[To do]
Since only part of the records is wanted, repeat exactly the lines from the one containing "Lake District Retreat –" through the last line, both included.

Records for this task START

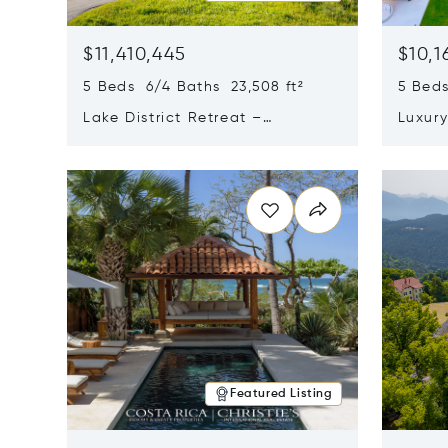
$11,410,445
$10,1
5 Beds 6/4 Baths 23,508 ft²
5 Beds
Lake District Retreat –
Luxur
Wallersee, Salzburg
In Ca
Opens in new window
Opens i
Featured Listing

Records for this task END

[Solution]
Lake District Retreat –
Luxur
Wallersee, Salzburg
In Ca
Opens in new window
Opens i
Featured Listing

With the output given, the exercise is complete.